This is something, the sworn bike expert Dirk Zedler from Ludwigsburg can totally agree with. (...) As far as carbon is concerned, Zedler is of the opinion that: "Bad products of negligent manufacturers or wrong usage can damage the reputation of a basically good material." Furthermore, he considers carbon not to be the material of choice for all kinds of bikes: "It does not make a lot of sense for trekking bikes which are left standig outside unobserved the whole day."
DR: Mr Zedler, do you have more work now than before the carbon-frenzy set in?
DZ: Yes. There are drastically more damaged frames. Not necessarily due to accidents, but because of things which would normally be small problems but become really big ones with carbon frames.
DR: For example?
DZ: You lean you bike against something, it falls over. There would be a dent in an aluminium frame, a carbon one cracks - maybe invisibly. The people come here to be on the safe side.
DR: Which parts are especially sensitive and endangered?
DZ: Basically the weight-bearing parts are always critical: handlebars, seatpost, stem and fork. Our experience as expert testers is that you can make sensational parts out of carbon. But you can just as well produce parts which look the same, but are technically really bad.

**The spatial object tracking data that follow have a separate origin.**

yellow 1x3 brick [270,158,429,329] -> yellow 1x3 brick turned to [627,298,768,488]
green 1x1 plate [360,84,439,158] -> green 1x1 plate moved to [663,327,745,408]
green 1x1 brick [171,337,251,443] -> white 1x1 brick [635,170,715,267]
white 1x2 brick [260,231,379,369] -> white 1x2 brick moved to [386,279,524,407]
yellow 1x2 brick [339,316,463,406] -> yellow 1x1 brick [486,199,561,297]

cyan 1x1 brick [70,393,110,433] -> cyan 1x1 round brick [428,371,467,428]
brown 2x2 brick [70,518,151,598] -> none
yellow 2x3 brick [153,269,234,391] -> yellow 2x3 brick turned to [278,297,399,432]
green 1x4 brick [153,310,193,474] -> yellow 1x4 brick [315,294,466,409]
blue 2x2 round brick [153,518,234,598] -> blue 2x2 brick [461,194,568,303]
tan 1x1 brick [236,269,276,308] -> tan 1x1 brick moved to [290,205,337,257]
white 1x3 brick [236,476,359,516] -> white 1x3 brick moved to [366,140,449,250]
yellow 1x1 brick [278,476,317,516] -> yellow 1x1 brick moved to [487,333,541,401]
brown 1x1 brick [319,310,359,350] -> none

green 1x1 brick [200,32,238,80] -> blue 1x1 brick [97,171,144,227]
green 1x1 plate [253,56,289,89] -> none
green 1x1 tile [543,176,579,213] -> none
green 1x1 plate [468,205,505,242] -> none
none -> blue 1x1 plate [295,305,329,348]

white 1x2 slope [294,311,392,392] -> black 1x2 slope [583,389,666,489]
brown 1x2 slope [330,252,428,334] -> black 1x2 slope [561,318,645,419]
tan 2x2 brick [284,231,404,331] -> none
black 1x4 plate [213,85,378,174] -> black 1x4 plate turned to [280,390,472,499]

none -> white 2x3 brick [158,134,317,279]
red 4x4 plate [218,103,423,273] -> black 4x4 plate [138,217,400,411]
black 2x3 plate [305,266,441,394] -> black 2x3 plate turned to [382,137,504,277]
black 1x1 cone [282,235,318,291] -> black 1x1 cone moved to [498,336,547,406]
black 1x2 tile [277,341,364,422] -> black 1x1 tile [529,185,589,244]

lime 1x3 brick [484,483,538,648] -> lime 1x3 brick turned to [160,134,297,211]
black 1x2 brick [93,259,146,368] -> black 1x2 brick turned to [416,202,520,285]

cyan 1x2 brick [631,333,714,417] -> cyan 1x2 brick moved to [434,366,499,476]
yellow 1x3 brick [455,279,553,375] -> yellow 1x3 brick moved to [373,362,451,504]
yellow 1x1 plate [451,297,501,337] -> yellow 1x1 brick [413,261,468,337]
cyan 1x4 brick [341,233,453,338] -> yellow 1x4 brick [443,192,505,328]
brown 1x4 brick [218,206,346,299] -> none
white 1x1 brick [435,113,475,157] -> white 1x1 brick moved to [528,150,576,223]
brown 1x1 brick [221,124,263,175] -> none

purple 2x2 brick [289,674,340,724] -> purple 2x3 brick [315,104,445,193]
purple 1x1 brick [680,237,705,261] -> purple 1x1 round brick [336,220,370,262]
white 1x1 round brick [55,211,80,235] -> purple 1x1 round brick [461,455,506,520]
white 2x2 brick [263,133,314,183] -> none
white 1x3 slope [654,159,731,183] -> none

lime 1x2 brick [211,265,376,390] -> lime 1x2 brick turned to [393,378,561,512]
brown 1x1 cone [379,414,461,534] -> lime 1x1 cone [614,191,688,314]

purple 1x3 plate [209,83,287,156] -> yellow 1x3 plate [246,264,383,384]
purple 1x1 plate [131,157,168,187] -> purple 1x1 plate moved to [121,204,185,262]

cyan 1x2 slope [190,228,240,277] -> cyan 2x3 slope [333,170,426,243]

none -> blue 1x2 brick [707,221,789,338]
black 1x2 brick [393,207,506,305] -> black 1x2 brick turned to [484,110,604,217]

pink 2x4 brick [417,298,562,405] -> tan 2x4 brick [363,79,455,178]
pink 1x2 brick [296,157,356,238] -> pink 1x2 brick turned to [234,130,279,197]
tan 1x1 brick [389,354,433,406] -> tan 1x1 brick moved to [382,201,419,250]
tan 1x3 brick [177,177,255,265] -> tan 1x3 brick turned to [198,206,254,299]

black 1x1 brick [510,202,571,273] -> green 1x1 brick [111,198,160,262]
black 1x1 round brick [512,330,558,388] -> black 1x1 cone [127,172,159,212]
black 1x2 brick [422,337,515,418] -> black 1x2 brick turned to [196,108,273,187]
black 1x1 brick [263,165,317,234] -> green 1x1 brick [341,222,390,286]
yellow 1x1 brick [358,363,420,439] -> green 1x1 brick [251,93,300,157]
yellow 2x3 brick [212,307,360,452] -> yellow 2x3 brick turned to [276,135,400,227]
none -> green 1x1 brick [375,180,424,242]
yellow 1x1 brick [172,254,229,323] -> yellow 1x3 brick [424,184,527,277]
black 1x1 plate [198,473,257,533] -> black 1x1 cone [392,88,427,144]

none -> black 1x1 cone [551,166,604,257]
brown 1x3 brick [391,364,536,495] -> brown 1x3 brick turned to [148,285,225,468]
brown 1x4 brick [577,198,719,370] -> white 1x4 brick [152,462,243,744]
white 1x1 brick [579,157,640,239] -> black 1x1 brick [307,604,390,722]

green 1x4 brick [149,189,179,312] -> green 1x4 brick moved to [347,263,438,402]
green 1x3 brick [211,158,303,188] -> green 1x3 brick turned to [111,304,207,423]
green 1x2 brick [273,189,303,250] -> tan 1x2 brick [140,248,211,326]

You should therefore only buy such parts from the most reputable source.
DR: Are the manufacturers careful enough when producing such parts?
DZ: There are considerable differences. You can make the best things out of carbon - or the worst. What is so crazy about it: Most carbon stuff is made in the same region in China. And there, manufacturer A has fantastic things produced while manufacturer B has really bad stuff made in the same company.
DR: Are there no legal requirements or standards for these products?
DZ: There are, but they only are minimum standards which apply for the European Union. And there are not exactly demanding.